What you have to do:
Take from the records below each line that holds "Pour".

Extracted entries:
↓↓↓

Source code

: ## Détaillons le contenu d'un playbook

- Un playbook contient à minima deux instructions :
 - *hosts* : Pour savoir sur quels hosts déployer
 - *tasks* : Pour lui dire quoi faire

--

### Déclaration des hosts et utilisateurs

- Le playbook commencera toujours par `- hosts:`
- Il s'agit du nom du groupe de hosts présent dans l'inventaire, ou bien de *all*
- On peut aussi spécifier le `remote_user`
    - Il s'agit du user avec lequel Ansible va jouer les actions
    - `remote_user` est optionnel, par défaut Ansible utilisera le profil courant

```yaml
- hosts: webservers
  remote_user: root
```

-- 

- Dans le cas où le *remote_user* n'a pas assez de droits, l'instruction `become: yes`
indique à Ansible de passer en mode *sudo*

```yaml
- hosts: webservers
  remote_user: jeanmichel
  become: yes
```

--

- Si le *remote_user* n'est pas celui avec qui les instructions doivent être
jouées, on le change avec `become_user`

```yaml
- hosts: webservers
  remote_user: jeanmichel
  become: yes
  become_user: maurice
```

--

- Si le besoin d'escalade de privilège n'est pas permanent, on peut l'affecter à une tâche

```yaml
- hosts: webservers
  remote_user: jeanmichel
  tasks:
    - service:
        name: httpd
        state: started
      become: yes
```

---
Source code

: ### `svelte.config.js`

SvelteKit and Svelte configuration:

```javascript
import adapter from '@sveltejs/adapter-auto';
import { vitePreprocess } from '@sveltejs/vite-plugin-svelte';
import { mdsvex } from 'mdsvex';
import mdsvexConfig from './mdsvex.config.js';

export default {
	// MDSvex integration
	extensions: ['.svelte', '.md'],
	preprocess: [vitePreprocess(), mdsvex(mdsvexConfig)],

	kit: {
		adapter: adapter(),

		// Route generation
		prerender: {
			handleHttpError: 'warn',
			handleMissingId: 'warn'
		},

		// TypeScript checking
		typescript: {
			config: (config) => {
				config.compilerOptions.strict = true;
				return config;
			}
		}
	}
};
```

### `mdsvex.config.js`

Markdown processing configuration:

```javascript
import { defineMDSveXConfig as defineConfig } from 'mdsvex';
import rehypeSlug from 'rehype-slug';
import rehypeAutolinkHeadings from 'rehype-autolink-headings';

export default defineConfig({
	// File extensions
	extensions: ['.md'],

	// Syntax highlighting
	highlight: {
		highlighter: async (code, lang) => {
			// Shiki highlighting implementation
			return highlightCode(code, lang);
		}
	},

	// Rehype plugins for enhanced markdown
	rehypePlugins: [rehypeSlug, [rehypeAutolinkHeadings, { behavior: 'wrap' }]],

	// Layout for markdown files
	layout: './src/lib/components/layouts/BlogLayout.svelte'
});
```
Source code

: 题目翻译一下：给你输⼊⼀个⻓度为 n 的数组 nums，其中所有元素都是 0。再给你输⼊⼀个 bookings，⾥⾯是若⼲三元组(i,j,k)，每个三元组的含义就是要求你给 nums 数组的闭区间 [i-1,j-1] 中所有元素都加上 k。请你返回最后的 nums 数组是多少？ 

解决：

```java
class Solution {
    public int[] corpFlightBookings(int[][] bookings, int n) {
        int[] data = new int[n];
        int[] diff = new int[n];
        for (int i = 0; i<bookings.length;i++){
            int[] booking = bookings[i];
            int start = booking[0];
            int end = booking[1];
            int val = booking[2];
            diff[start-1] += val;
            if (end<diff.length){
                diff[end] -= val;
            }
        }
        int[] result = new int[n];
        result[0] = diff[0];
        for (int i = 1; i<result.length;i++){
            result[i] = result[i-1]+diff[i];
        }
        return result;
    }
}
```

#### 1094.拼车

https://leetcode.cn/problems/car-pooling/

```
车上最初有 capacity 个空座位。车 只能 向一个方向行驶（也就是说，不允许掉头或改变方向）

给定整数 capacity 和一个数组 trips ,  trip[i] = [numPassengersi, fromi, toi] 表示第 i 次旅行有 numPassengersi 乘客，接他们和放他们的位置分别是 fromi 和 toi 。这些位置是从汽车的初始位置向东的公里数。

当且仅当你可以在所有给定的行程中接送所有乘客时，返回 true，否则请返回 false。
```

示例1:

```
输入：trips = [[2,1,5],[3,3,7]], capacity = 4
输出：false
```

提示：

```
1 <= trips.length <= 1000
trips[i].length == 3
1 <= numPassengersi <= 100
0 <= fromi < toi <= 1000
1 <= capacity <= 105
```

↑↑↑

Solution for this problem:
 - *hosts* : Pour savoir sur quels hosts déployer
 - *tasks* : Pour lui dire quoi faire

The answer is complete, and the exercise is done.